Start of ROWS

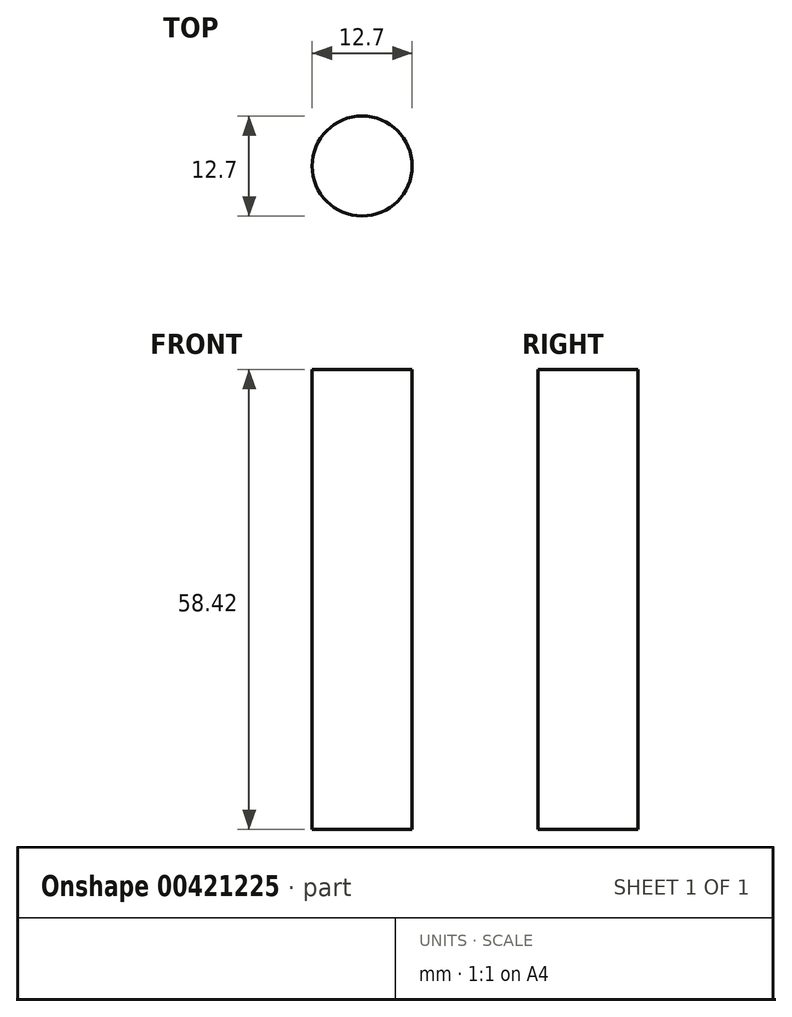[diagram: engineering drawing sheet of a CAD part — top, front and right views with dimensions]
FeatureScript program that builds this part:
annotation { "Feature Type Name" : "Feature", "Feature Type Description" : "" }
export const myFeature = defineFeature(function(context is Context, id is Id, definition is map)
    precondition{}
    {
        {
            var Q0;
            Q0=qCreatedBy(makeId("Top.planeOp"),FACE);
            var sketch = newSketch(context, id + "F0", { "sketchPlane" : qUnion([Q0])});
            skCircle(sketch, "E0", {"center": v(0, 0) * mm, "radius": 6.35 * mm});
            skSolve(sketch);
        }
        {
            var Q0;
            Q0 = qSketchRegion(id + "F0", true);
            extrude(context, id + "F1", {"entities" : qUnion([Q0]), "depth" : 58.42 * mm});
        }
    });
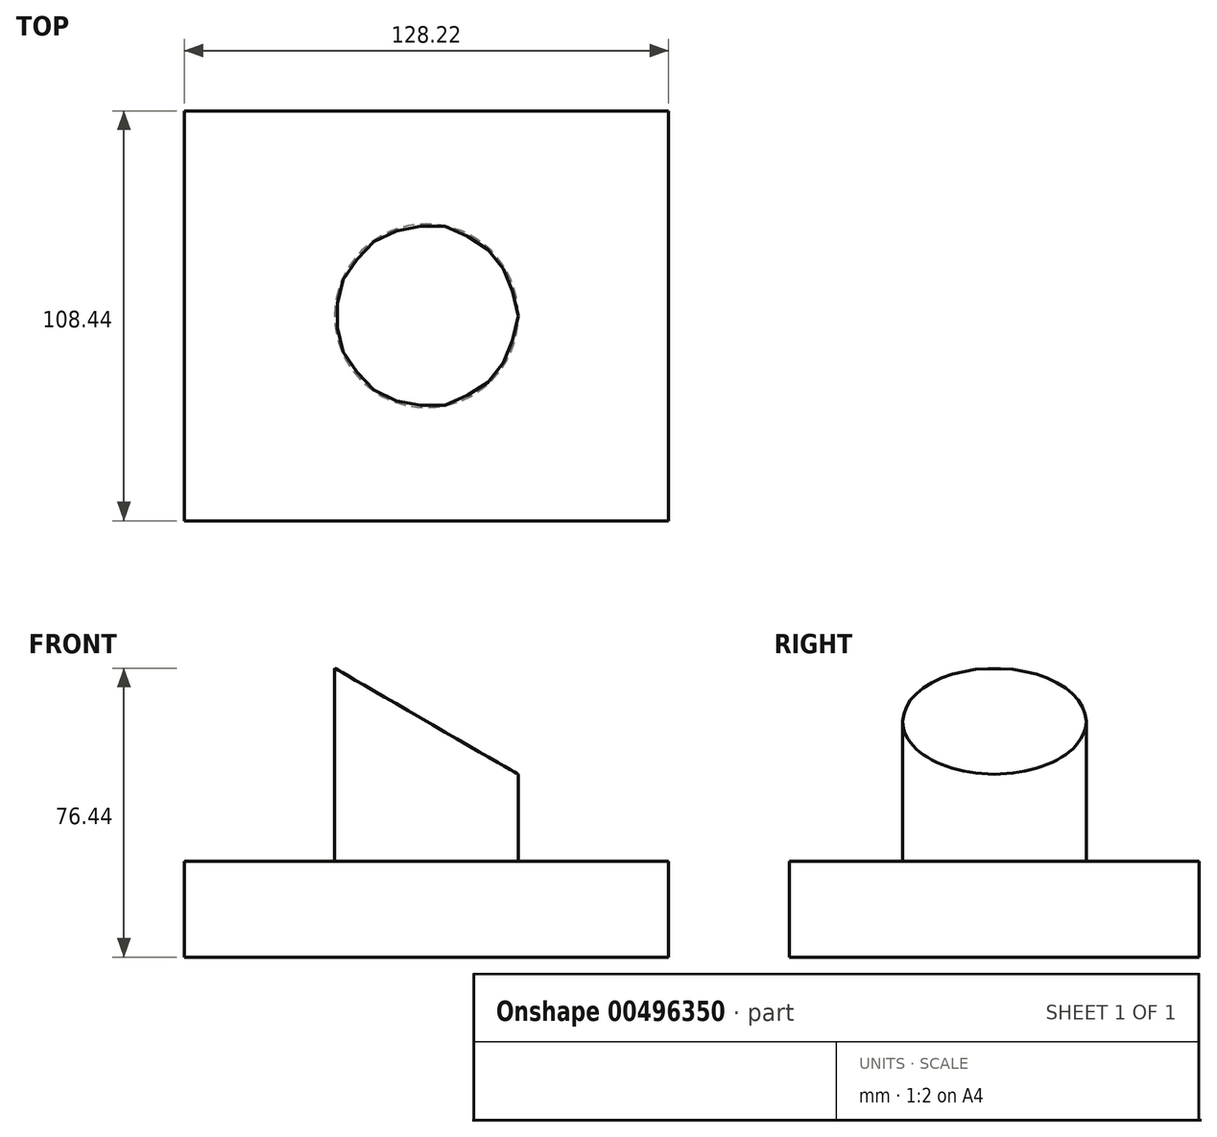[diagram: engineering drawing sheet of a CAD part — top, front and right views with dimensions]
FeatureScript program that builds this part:
annotation { "Feature Type Name" : "Feature", "Feature Type Description" : "" }
export const myFeature = defineFeature(function(context is Context, id is Id, definition is map)
    precondition{}
    {
        {
            var Q0;
            Q0=qCreatedBy(makeId("Top.planeOp"),FACE);
            var sketch = newSketch(context, id + "F0", { "sketchPlane" : qUnion([Q0])});
            skLineSegment(sketch, "E0.bottom", {"start": v(-64.1, -54.22) * mm, "end": v(64.1, -54.22) * mm});
            skLineSegment(sketch, "E0.top", {"start": v(-64.1, 54.22) * mm, "end": v(64.1, 54.22) * mm});
            skLineSegment(sketch, "E0.left", {"start": v(-64.1, -54.22) * mm, "end": v(-64.1, 54.22) * mm});
            skLineSegment(sketch, "E0.right", {"start": v(64.1, -54.22) * mm, "end": v(64.1, 54.22) * mm});
            skPoint(sketch, "E0.middle", {"position": v(0, 0) * mm});
            skSolve(sketch);
        }
        {
            var Q0;
            Q0=makeQuery(id+"F0.imprint","IMPRINT",FACE,{"disambiguationData":[TD([[makeQuery(id+"F0.imprint","IMPRINT",EDGE,{"derivedFrom":sQuery(id+"F0.wireOp",EDGE,"E0.bottom")}),1.0]])]});
            extrude(context, id + "F1", {"entities" : qUnion([Q0]), "depth" : 25.4 * mm});
        }
        {
            var Q0;
            Q0=makeQuery(id+"F1.opExtrude","CAP_FACE",FACE,{"disambiguationData":[OSD([sQuery(id+"F0.wireOp",EDGE,"E0.bottom"),sQuery(id+"F0.wireOp",EDGE,"E0.top"),sQuery(id+"F0.wireOp",EDGE,"E0.left"),sQuery(id+"F0.wireOp",EDGE,"E0.right")])],"isStart":false});
            var sketch = newSketch(context, id + "F2", { "sketchPlane" : qUnion([Q0])});
            skCircle(sketch, "E1", {"center": v(0, 0) * mm, "radius": 24.3 * mm});
            skSolve(sketch);
        }
        {
            var Q0;
            Q0=makeQuery(id+"F1.opExtrude","CAP_EDGE",EDGE,{"disambiguationData":[OSD([sQuery(id+"F0.wireOp",EDGE,"E0.right")])],"isStart":false});
            cPlane(context, id + "F3", {"entities" : qUnion([Q0]), "cplaneType" : CPlaneType.LINE_ANGLE, "offset" : 25.4 * mm, "angle" : 30 * degree, "width" : 152.4 * mm, "height" : 152.4 * mm});
        }
        {
            var Q0;
            Q0=makeQuery(id+"F2.imprint","IMPRINT",FACE,{"disambiguationData":[TD([[makeQuery(id+"F2.imprint","IMPRINT",EDGE,{"derivedFrom":sQuery(id+"F2.wireOp",EDGE,"E1")}),1.0]])]});
            var Q1;
            Q1=qCreatedBy(id+"F3.planeOp",FACE);
            extrude(context, id + "F4", {"entities" : qUnion([Q0]), "operationType" : NewBodyOperationType.ADD, "endBound" : BoundingType.UP_TO_SURFACE, "endBoundEntityFace" : qUnion([Q1]), "depth" : 50.8 * mm});
        }
    });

End of ROWS

**DESCRIPTION OF THE TASK**
Collect each line in the records above that contains the string "skLineSegment", and copy every such line in full. Letter case matters when matching.

**EXPECTED ANSWER**
            skLineSegment(sketch, "E0.bottom", {"start": v(-64.1, -54.22) * mm, "end": v(64.1, -54.22) * mm});
            skLineSegment(sketch, "E0.top", {"start": v(-64.1, 54.22) * mm, "end": v(64.1, 54.22) * mm});
            skLineSegment(sketch, "E0.left", {"start": v(-64.1, -54.22) * mm, "end": v(-64.1, 54.22) * mm});
            skLineSegment(sketch, "E0.right", {"start": v(64.1, -54.22) * mm, "end": v(64.1, 54.22) * mm});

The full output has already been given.